Las autoridades chinas confirmaron la muerte de 10 de los 22 mineros que quedaron soterrados hace quince días tras una explosión en una mina de oro en construcción, en la provincia este de Shandong, pero continúan la búsqueda de otro desaparecido, informó la prensa local.
Los equipos de socorro rescataron con vida el domingo un grupo de once trabajadores, posteriormente lograron descender hasta la cantera y encontraron los cadáveres.
Según las autoridades locales algunos fallecieron por hambre y otros como consecuencia de las heridas provocadas por la explosión, registrada el 10 de enero.
Los equipos de rescate señalaron el viernes que podrían tardar más de dos semanas en sacar a los mineros, tiempo que necesitarían para perforar un pozo por el cual extraer a los supervivientes.
No obstante, un obstáculo que bloqueaba el sitio cedió ayer abruptamente, según el diario Global Times, lo que facilitó el rescate.

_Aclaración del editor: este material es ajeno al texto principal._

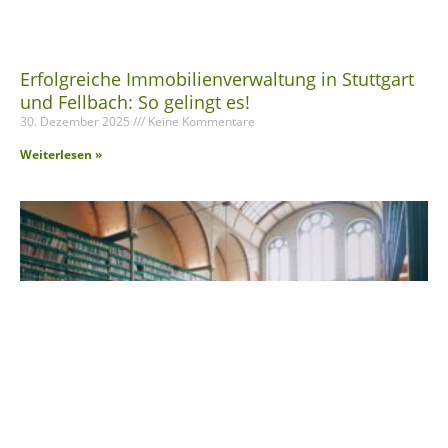
Erfolgreiche Immobilienverwaltung in Stuttgart
und Fellbach: So gelingt es!
30. Dezember 2025
Keine Kommentare
Weiterlesen »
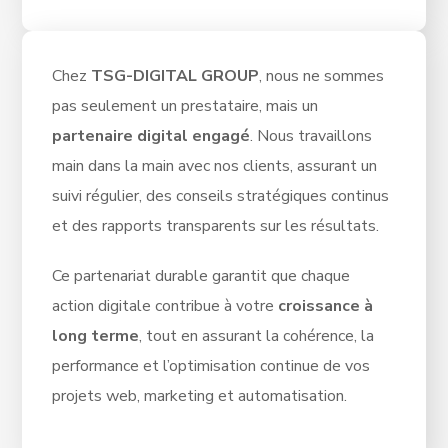
Chez
TSG-DIGITAL GROUP
, nous ne sommes
pas seulement un prestataire, mais un
partenaire digital engagé
. Nous travaillons
main dans la main avec nos clients, assurant un
suivi régulier, des conseils stratégiques continus
et des rapports transparents sur les résultats.
Ce partenariat durable garantit que chaque
action digitale contribue à votre
croissance à
long terme
, tout en assurant la cohérence, la
performance et l’optimisation continue de vos
projets web, marketing et automatisation.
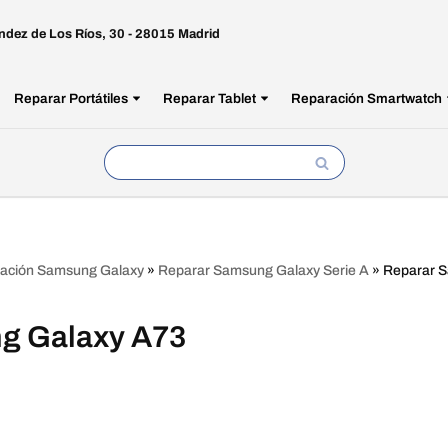
ndez de Los Ríos, 30 - 28015 Madrid
Reparar Portátiles
Reparar Tablet
Reparación Smartwatch
ación Samsung Galaxy
»
Reparar Samsung Galaxy Serie A
»
Reparar 
g Galaxy A73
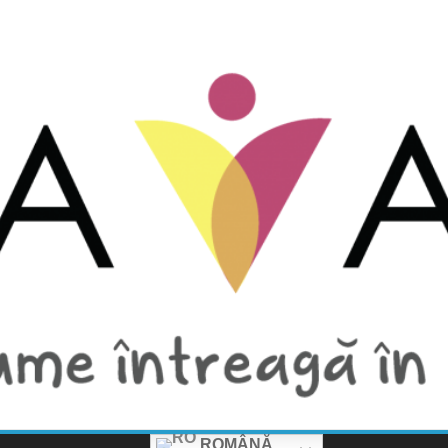
ROMÂNĂ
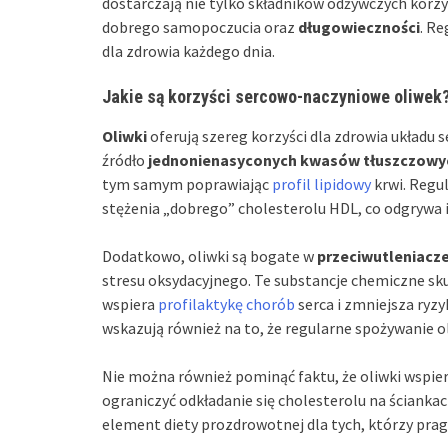
dostarczają nie tylko składników odżywczych korzys
dobrego samopoczucia oraz
długowieczności
. Re
dla zdrowia każdego dnia.
Jakie są korzyści sercowo-naczyniowe oliwek
Oliwki
oferują szereg korzyści dla zdrowia układ
źródło
jednonienasyconych kwasów tłuszczowy
tym samym poprawiając
profil lipidowy
krwi. Regul
stężenia „dobrego” cholesterolu HDL, co odgrywa 
Dodatkowo, oliwki są bogate w
przeciwutleniacz
stresu oksydacyjnego. Te substancje chemiczne sku
wspiera
profilaktykę chorób
serca i zmniejsza ryz
wskazują również na to, że regularne spożywanie o
Nie można również pominąć faktu, że oliwki wspie
ograniczyć odkładanie się cholesterolu na ściank
element diety prozdrowotnej dla tych, którzy prag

La dificultad de las tareas de rescate también se debe a que luego del accidente la compañía demoró 30 horas en avisar a las autoridades locales y por su cuenta organizó el rescate, pero no logró llegar a los trabajadores.
Tras la falta, varias personas fueron detenidas, la destitución de los dos máximos responsables políticos de la zona y la apertura de una investigación oficial al respecto.
Además el gobierno ordenó supervisar los sistemas de seguridad en todas las minas del país para comprobar si cumplen las medidas de protección a sus empleados y la prevención de explosiones, derrumbes y otros sucesos letales
Las explotaciones mineras chinas, especialmente las de carbón principal fuente de energía del país, registran una alta siniestralidad, aunque en los últimos años el número de accidentes mortales se ha reducido significativamente.